▶ **Exercise description**
How many lines in the data hold the string "ejer"? State the number alone.

Data items
----
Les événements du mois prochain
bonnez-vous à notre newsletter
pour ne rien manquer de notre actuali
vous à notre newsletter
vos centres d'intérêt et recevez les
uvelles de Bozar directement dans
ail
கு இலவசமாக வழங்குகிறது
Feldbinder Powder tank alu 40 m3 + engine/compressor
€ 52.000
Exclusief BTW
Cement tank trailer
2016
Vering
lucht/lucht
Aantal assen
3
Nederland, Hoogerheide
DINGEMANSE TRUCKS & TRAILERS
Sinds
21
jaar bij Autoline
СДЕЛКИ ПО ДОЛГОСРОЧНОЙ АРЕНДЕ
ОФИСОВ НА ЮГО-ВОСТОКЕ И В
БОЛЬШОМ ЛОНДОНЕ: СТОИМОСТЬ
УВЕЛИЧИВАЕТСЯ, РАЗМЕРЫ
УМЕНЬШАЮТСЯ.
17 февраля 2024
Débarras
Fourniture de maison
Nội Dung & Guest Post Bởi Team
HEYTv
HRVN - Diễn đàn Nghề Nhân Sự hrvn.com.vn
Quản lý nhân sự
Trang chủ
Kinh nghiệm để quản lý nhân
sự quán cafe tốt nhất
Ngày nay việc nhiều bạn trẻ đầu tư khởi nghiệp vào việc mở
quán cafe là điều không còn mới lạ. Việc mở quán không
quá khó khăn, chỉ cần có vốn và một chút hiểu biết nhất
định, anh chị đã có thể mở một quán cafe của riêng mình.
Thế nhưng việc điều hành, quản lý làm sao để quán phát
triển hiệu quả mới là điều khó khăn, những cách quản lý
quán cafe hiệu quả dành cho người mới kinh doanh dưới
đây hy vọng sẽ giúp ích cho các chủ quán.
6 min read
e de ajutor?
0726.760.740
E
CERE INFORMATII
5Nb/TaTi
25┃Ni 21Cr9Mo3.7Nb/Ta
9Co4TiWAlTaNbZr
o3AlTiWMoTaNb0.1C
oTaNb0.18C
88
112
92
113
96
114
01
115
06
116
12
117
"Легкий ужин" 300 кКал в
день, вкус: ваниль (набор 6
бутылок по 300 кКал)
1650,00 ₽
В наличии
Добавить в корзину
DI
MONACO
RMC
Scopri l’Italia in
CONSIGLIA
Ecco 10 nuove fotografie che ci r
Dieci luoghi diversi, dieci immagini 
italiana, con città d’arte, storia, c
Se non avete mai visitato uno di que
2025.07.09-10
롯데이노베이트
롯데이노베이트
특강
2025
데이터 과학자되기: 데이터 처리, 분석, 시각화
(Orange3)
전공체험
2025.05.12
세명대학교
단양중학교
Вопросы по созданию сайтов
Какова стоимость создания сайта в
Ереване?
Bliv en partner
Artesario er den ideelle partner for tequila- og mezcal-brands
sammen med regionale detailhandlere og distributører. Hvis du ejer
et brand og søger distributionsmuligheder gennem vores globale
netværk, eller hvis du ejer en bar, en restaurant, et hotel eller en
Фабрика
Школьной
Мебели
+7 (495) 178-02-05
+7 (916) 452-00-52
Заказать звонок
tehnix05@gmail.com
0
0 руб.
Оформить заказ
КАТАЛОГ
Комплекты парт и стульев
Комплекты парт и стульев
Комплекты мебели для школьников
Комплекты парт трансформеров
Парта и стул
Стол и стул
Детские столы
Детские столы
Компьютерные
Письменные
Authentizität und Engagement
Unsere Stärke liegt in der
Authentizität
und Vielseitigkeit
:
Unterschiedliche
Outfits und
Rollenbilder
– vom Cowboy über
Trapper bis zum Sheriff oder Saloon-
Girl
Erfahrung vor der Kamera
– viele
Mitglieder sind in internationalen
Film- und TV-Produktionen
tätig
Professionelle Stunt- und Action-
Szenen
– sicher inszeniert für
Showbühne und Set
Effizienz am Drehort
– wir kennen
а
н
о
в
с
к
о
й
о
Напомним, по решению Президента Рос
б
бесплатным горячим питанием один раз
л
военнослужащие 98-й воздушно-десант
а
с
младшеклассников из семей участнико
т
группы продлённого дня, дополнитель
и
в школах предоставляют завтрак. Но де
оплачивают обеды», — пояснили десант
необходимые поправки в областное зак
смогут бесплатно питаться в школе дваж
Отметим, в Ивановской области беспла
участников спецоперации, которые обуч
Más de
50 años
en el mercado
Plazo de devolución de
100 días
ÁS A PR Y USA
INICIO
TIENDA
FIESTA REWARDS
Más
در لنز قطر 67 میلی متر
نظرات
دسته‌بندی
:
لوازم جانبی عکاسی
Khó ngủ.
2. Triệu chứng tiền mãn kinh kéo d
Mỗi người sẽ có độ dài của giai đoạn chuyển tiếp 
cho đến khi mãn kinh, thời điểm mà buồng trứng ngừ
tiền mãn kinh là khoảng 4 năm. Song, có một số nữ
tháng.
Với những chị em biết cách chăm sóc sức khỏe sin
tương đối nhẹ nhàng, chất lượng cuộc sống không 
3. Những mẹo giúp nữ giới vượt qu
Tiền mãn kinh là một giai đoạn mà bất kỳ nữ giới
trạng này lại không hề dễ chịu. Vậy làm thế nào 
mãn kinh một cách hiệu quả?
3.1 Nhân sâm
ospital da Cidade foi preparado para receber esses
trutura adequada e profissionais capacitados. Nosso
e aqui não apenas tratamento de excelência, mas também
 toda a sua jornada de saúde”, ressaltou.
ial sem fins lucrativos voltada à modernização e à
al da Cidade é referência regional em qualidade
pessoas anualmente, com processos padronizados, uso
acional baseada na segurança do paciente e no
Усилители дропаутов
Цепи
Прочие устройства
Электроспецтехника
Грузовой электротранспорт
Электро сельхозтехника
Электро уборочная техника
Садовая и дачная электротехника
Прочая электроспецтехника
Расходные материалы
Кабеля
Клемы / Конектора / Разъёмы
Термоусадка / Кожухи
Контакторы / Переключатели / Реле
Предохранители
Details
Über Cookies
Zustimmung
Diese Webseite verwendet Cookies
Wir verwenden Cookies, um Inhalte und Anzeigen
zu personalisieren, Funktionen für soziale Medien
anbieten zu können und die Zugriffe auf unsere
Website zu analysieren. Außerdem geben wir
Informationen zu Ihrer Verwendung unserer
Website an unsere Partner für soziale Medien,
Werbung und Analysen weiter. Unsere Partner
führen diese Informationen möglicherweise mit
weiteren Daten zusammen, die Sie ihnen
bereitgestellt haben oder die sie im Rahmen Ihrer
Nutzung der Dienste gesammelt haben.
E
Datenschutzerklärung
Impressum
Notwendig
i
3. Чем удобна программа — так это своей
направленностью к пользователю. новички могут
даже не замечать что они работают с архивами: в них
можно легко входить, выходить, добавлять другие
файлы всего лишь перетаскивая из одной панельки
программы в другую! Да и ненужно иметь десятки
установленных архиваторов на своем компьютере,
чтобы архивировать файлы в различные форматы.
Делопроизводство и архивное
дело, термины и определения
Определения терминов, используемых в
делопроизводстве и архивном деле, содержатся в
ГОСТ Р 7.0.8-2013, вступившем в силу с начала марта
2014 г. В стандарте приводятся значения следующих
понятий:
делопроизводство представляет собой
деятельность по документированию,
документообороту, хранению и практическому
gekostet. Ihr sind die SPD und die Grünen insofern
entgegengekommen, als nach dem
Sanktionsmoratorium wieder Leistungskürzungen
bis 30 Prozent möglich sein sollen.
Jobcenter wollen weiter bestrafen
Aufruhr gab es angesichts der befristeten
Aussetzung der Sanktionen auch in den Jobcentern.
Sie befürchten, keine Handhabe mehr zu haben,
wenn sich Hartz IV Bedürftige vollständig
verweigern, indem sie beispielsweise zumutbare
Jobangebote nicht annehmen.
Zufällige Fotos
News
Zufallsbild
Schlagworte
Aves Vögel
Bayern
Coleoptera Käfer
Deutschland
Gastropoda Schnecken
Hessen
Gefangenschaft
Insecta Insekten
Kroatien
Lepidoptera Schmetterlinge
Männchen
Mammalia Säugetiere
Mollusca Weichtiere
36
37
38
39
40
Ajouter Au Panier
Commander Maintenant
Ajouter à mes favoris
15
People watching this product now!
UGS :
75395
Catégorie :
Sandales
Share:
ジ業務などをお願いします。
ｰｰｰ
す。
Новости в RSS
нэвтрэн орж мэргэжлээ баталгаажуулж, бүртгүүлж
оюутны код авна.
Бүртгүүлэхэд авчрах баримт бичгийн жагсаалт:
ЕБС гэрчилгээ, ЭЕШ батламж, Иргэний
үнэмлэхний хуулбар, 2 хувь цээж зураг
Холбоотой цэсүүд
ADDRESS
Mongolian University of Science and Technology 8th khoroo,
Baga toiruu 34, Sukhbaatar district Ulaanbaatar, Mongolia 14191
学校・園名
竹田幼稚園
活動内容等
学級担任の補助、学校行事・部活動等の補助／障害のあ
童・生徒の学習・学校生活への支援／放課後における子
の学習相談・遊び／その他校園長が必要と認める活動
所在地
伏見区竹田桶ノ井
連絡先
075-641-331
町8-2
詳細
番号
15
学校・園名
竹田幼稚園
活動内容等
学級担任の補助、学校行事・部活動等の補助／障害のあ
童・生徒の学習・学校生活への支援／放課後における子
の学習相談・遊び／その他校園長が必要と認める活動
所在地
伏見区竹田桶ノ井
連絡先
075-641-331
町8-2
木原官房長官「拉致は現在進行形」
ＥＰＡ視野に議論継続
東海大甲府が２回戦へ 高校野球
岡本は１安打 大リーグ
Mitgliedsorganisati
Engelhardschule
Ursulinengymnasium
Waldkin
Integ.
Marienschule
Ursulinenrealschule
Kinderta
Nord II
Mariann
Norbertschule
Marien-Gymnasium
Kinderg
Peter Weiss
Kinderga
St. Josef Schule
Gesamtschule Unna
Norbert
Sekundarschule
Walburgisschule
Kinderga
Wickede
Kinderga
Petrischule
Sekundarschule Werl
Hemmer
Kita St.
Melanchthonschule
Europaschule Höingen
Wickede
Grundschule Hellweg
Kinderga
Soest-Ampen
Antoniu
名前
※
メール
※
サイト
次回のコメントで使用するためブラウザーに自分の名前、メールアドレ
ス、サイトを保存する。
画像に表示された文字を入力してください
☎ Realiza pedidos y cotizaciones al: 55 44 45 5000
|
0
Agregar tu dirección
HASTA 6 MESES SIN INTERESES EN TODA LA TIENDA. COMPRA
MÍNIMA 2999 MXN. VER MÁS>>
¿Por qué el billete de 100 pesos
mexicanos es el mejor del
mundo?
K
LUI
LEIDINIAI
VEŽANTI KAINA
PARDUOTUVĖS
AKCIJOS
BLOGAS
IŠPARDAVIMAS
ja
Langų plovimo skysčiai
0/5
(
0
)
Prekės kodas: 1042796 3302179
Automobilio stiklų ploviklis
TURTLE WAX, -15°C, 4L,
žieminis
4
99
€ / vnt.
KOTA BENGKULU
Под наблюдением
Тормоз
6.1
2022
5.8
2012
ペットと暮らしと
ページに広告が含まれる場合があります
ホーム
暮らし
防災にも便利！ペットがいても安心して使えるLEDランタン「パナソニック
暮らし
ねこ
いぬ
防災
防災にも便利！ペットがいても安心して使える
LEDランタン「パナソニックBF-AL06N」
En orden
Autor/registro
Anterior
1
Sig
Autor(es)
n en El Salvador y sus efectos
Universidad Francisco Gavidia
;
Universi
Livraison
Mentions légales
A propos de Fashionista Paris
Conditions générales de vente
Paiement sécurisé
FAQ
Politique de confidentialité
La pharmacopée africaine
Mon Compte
----
▶ **Answer to this task**
2